Buralara gelişin rastgele olmadığını vurgulayan Erdoğan, 2002'den önce milletin faiz yüküyle "inim inim inletildiğini" dile getirdi.
"BEN SİZİN DÖNEMİNİZDE 1'E 5 EKLEDİM"
Yanında o döneme ait bazı gazete manşetleri bulunduğunu aktaran ve bunları gösteren Recep Tayyip Erdoğan, "IMF'den taviz yok", "Tanrım sen aklımıza mukayet ol", "Bir millet eriyor" gibi gazete başlıklarını okudu.
1999'daki bir gazete başlığında ise "Türk, öğün, çalış, faiz öde" başlığı bulunduğunu aktaran Erdoğan, "Türkiye'nin artık böyle bir sorunu yok" ifadelerini kullandı.
"Herşey satılık", "Adım adım faiz batağı", "Skandal bir itiraf; IMF'in deprem paralarıyla işçi ve memur maaşlarını ödedik" gibi başlıkları da okuyan Erdoğan, "Hatırlıyorsunuz değil mi o günleri? Şimdi buralardan geldiğimiz yerden bir tanesi de şu; Çok enteresan yine 'Türkiye IMF'den rezervim bitiyor kredisi isteyecek'. Fakat o zaman bu başlıkları atan medya, bakın şimdi Türkiye'yi o hale getirenlerle beraber afedersin dans ediyor, hareket ediyor. Biraz gerçekçi olacağız. Şurada Türkiye eğer bugün bir noktaya gelmişte bana aynen patronunun söylediği ifade, 'Ben sizin döneminizde 1'e 5 katladım'. Kendisi söylüyor" şeklinde konuştu.

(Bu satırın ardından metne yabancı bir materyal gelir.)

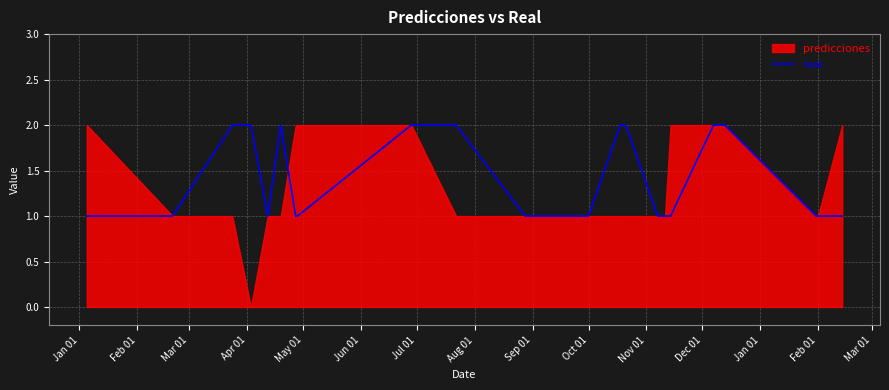

What is the sum of all values?

32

Böyle bir dönemde Türkiye'nin bir devrim gerçekleştirdiğini vurgulayan Cumhurbaşkanı Recep Tayyip Erdoğan, buna Batılı ülkelerin ise "sessiz devrim" nitelemesi yaptığını aktardı.

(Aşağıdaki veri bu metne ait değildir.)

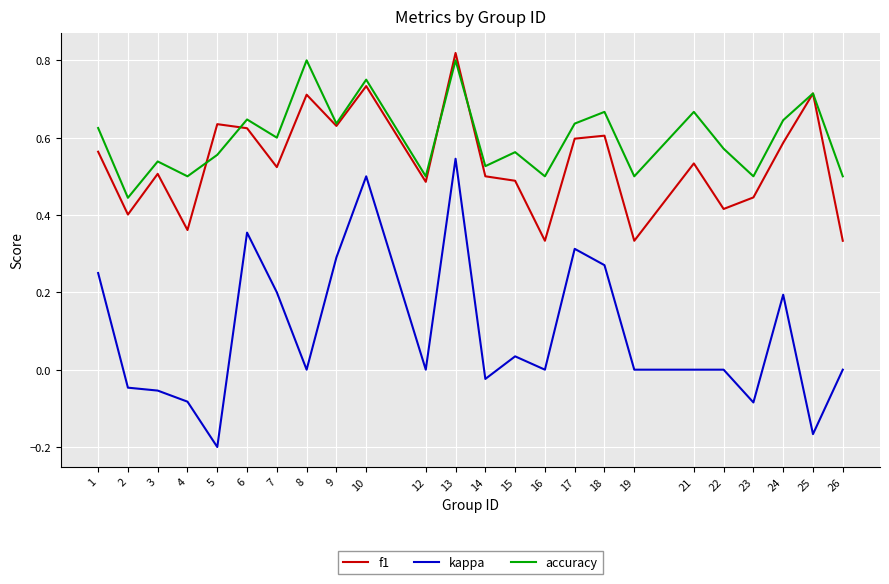

True or false: f1 and kappa intersect in this chart.

False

MİLLETİME BU DOĞRULARI ANLATMAK ZORUNDAYIM
Şimdi ben buradan sesleniyorum, ah benim MHP'ye, CHP'ye gönül veren kardeşlerim; şunları bir gözden geçirin. Bakın Müslüman bir sokulduğu yerden bir daha sokulmaz. Bunlar bu ülkede yaşandı. Bunlar oldu. Ben bu dönemi yaşadım. Ben damdan düşen bir insanım. Bir Cumhurbaşkanı olarak, ilk defa milletin oyları ile seçilmiş bir Cumhurbaşkanı olarak, ben milletime bu doğruları anlatmak zorundayım. Eğer anlatmazsam yarın bana milletim şunu soracaktır, diyecektir ki; 'siz biliyordunuz da bunları bize niye anlatmadınız, biz gittik yanlış yerlere irademizi koyduk' veya 'irademizi o istikamette kullandık', bunu bana diyecek. Sokakta çevirecek öyle diyecek, herhangi bir yerde rastlayacak öyle diyecek. Onun için ben bunları anlatmak zorundayım."